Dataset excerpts

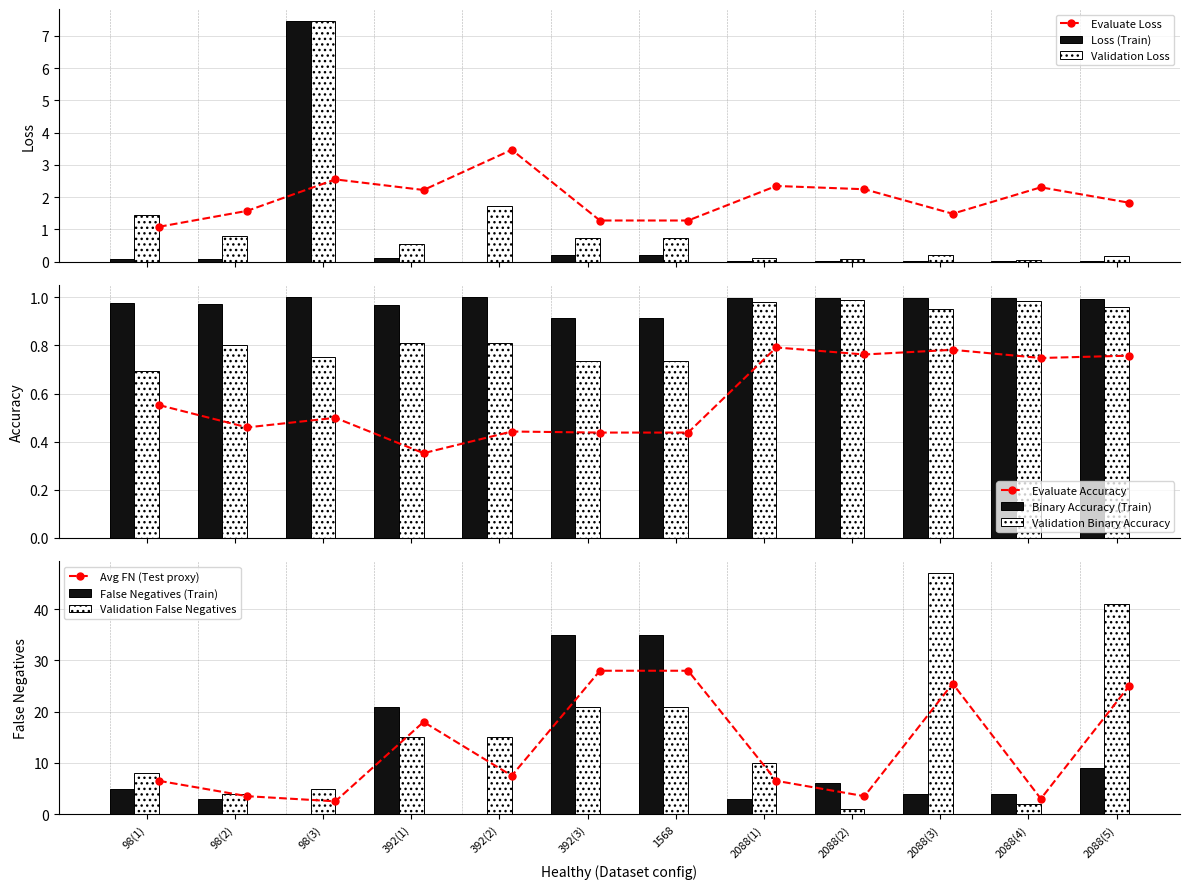

What is the sum of all Loss (Train) values?

8.2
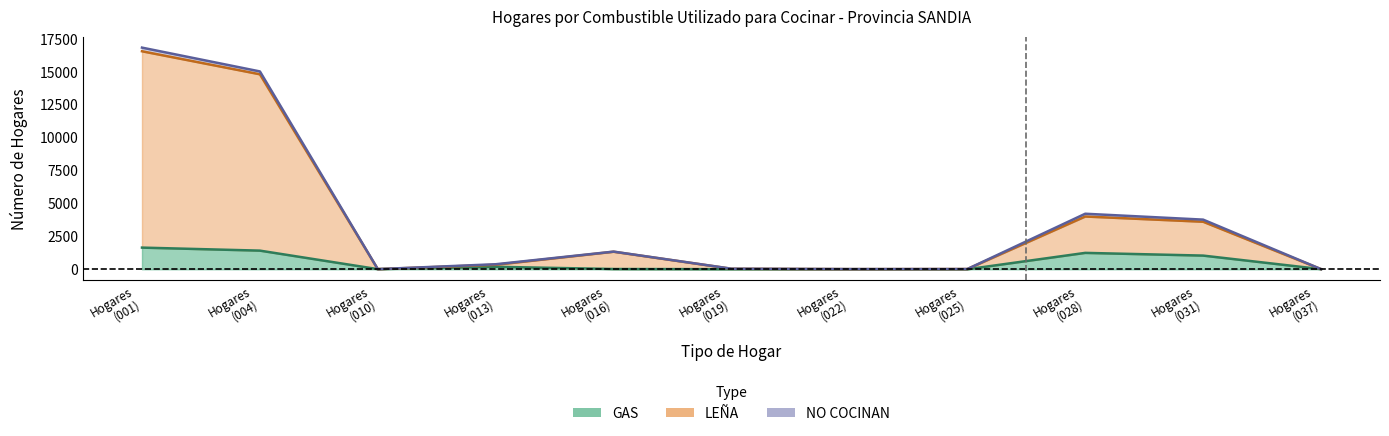

True or false: GAS and LEÑA cross at least once.

False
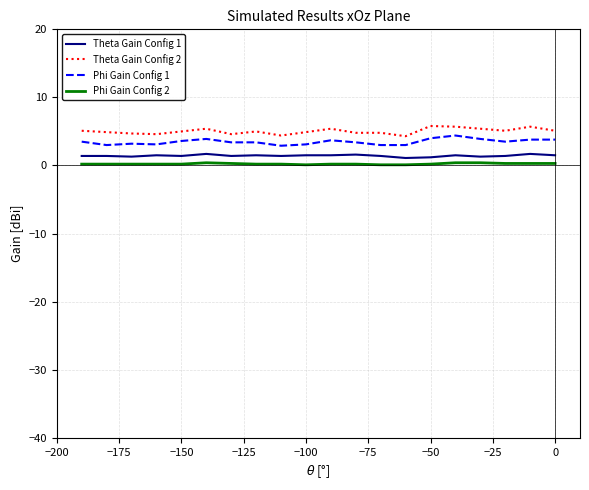

What is the maximum value shown in the chart?

5.8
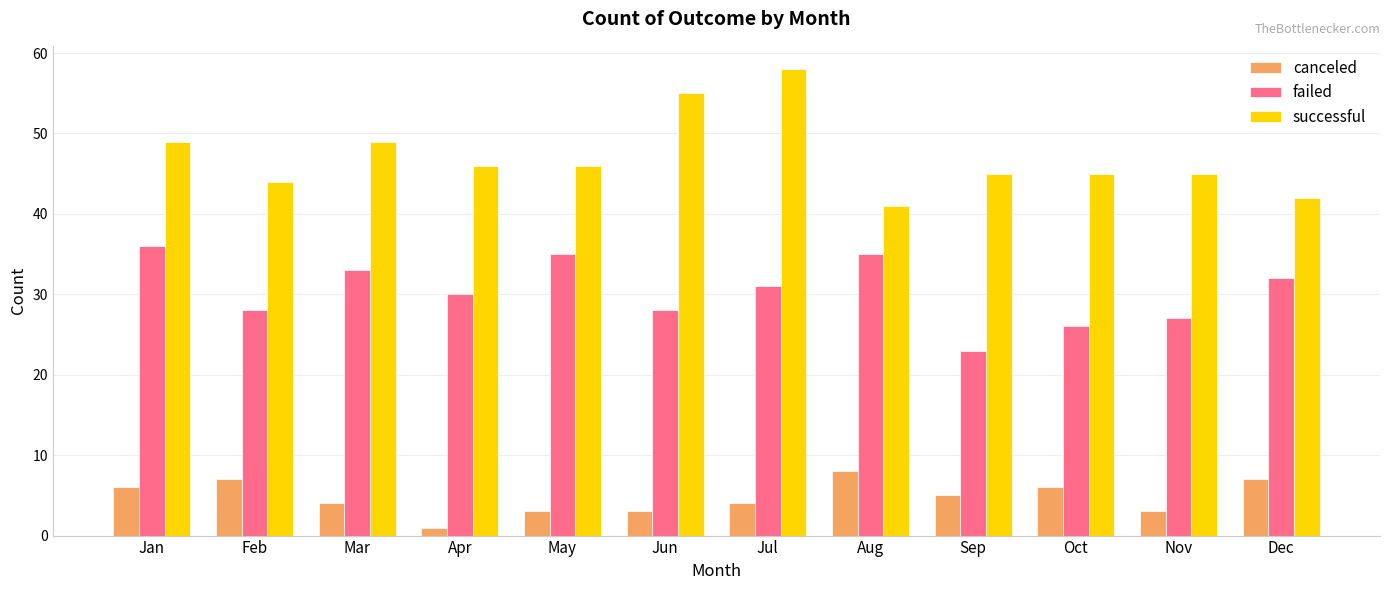

Reading left to right, list all the values displayed in this chart.

canceled: 6	7	4	1	3	3	4	8	5	6	3	7
failed: 36	28	33	30	35	28	31	35	23	26	27	32
successful: 49	44	49	46	46	55	58	41	45	45	45	42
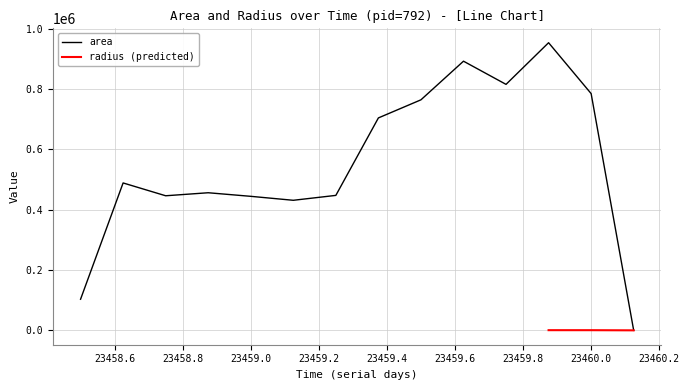

What is the maximum value shown in the chart?

953750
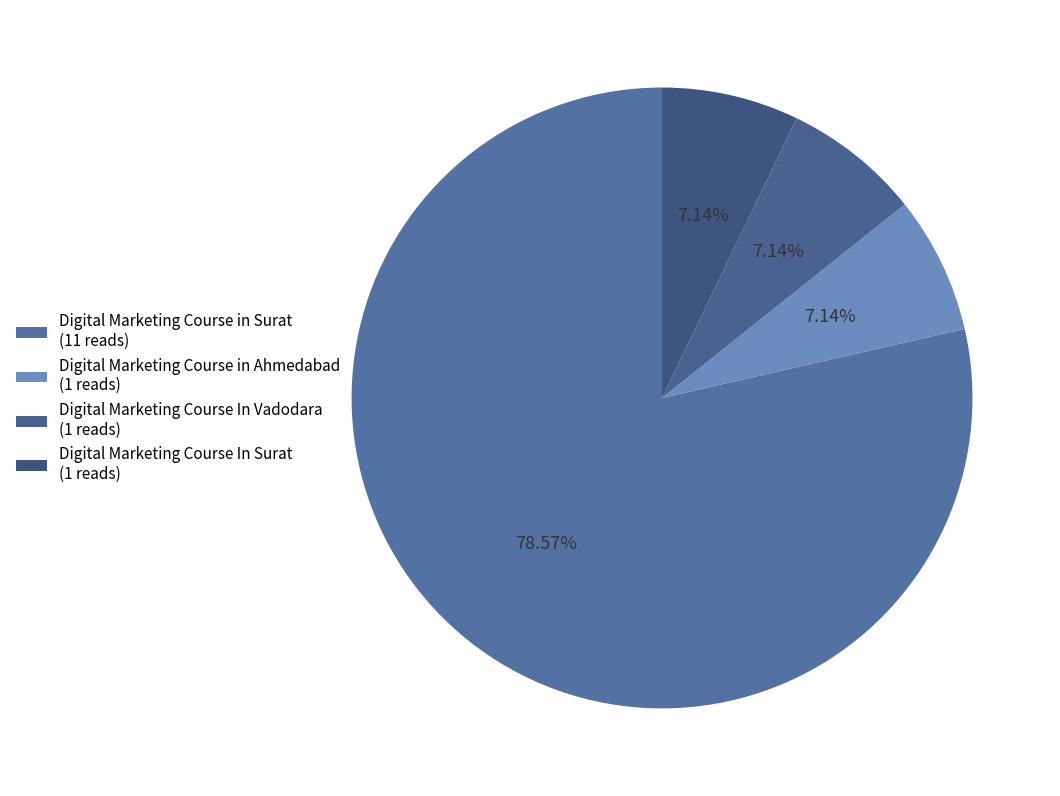

To the nearest percent, what is the difference between the largest and smallest slice percentages?

71%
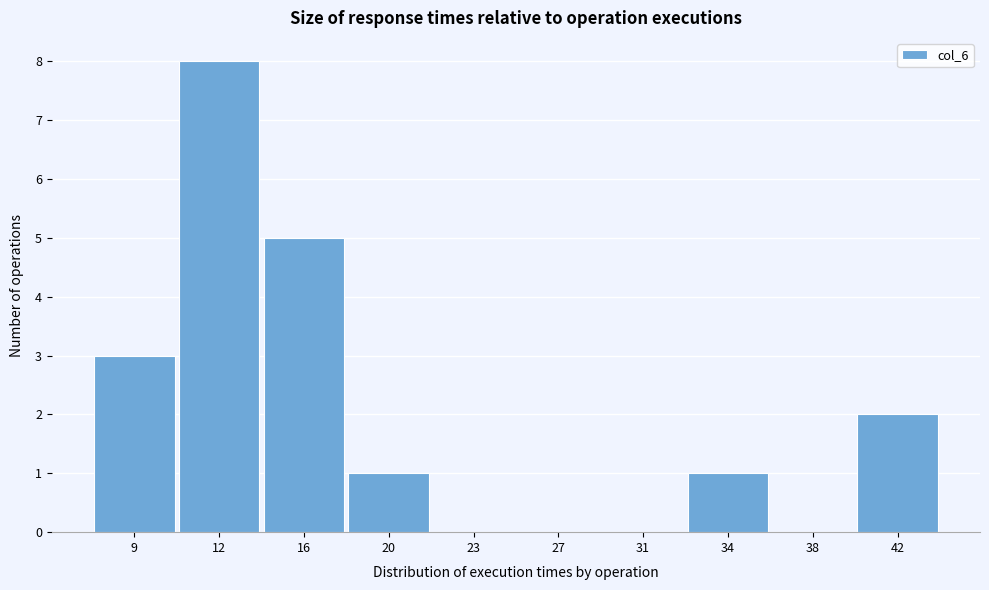

Reading left to right, extract all data points from this chart.

9=3	12=8	16=5	20=1	23=0	27=0	31=0	34=1	38=0	42=2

### What to do
Find every line above that contains the word "this" and copy each one. Case counts.

### Exercise solution
Reading left to right, list all the values displayed in this chart.
Reading left to right, extract all data points from this chart.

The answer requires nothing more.